Trucking employee claims he was fired for not texting and driving ‘like everyone else’

A Lakeside man is suing his former employer, a trucking company, claiming that its managers retaliated against him and fired him because he refused to text and drive.

Thomas R. Aylott, 53, filed suit Tuesday in San Diego Superior Court, accusing Commodity Trucking Acquisition LLC of Fontana of age discrimination, wrongful termination and retaliation for the employee’s refusal to break the law.

Commodity Trucking Acquisition, which does business as Dispatch Transportation, employs about 100 drivers, according to U.S. Department of Transportation records.

Lawsuit over texting while driving

According to his lawsuit, Aylott did not drive a big rig but often drove to different job sites in his role as a project and safety manager. He claims he was twice scolded by his manager for not reading or responding to his manager’s texts while driving for work.

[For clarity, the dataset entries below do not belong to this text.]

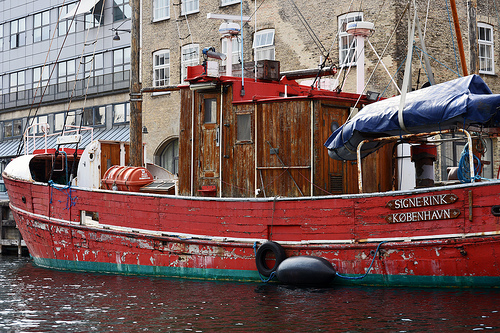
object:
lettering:
[385, 209, 459, 224]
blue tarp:
[323, 74, 500, 161]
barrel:
[100, 165, 153, 192]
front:
[0, 149, 78, 175]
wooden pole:
[128, 0, 145, 167]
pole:
[354, 34, 364, 95]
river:
[0, 289, 500, 333]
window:
[11, 19, 24, 50]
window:
[31, 8, 49, 41]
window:
[58, 3, 78, 36]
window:
[8, 70, 25, 103]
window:
[28, 65, 55, 101]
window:
[55, 58, 75, 96]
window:
[85, 50, 102, 93]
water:
[0, 286, 499, 332]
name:
[385, 193, 459, 210]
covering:
[324, 74, 500, 162]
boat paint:
[2, 172, 499, 289]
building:
[2, 0, 499, 176]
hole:
[21, 195, 26, 203]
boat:
[2, 47, 499, 290]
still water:
[2, 276, 166, 329]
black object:
[276, 255, 337, 288]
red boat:
[3, 64, 500, 294]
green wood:
[27, 253, 500, 289]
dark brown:
[179, 83, 389, 199]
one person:
[411, 142, 441, 189]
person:
[409, 136, 436, 189]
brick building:
[143, 12, 181, 162]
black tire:
[254, 240, 287, 278]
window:
[339, 10, 367, 64]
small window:
[231, 110, 254, 144]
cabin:
[177, 59, 396, 197]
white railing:
[21, 123, 93, 156]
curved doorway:
[152, 134, 180, 174]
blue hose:
[451, 141, 482, 184]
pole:
[466, 137, 476, 183]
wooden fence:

The lawsuit says that Aylott’s manager told him earlier this month that he should text and drive “like everyone else.”

According to the lawsuit, Aylott refused and complained to upper management and was fired a week later because his refusal to text and drive showed he was “too old to change (his) ways.”

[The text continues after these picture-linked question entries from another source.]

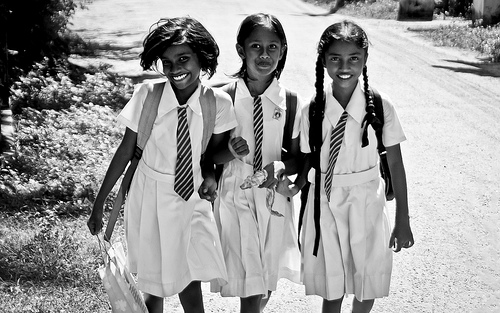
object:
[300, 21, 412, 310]
person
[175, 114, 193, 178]
stripe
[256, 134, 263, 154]
stripe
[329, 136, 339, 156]
stripe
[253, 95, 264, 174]
tie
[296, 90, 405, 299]
school uniform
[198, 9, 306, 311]
person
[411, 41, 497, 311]
street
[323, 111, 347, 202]
tie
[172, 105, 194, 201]
tie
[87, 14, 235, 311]
person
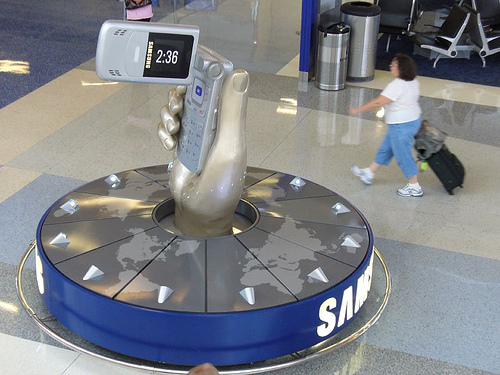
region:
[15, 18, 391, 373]
a samsung cellular phone display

Dan Gilleon, a San Diego-based lawyer who is representing Aylott, said Wednesday that his client’s experience calls into question whether the company is taking road safety seriously.

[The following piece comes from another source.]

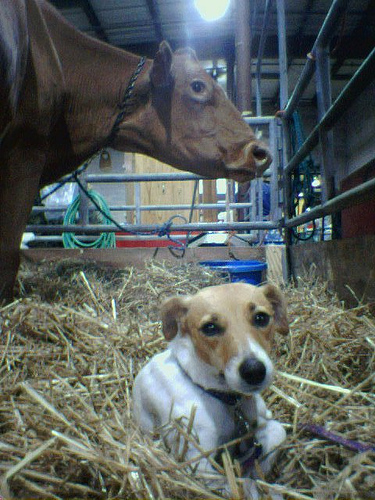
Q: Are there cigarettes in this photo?
A: No, there are no cigarettes.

“This lawsuit is important because, first, it might result in this particular company changing its ways, but also to set precedent such that truckers and trucking companies might factor in the substantial costs of lawsuits when considering whether to enforce the law against texting and driving,” Gilleon said by email.

John F. Sullivan III, Commodity Trucking’s chief operating and financial officer, said in a statement Wednesday that Aylott is a disgruntled employee, and the facts don’t appear to support his claims.

“After a preliminary investigation it appears the allegations in the complaint have no merit,” Sullivan said in the statement. “The company has a strict cell-phone use policy which includes the restriction of texting and driving.”

Sullivan also denied that texting and driving was required of its employees — and in fact, the opposite is true.

“Due to the nature of our business and our commitment to safety, this policy in monitored and enforced on a daily basis,” Sullivan said. “The company is confident that when it gets its day in court the facts will prove that the company did nothing wrong.”

Texting and driving is not only illegal in California, but authorities say it has led to numerous fatal collisions.

Data available Thursday through the Department of Transportation’s website showed eight crashes involving Commodity Trucking Acquisition vehicles and drivers since March 31, 2015. The cause of the crashes is not included in the data, nor does it indicate which party was at fault.

The most recent wreck happened on Sept. 26, 2016, on Interstate 10 near the wind turbines north of Palm Springs. A semi-truck that did not have a trailer attached to it ran off the road. The 62-year-old driver died in the single-vehicle crash. The cause of the collision was not specified in federal records.

Department of Transportation data shows three unsafe driving violations for Commodity Trucking Acquisition in the 24 months ending March 31, 2017. The violations were not identified as acute or critical. They were for failing to obey a traffic control device, speeding 6-10 mph over the speed limit, and speeding 11-14 mph over the speed limit.

Aylott’s lawsuit seeks unspecified damages, punitive damages, court costs and attorney’s fees, and other damages according to proof.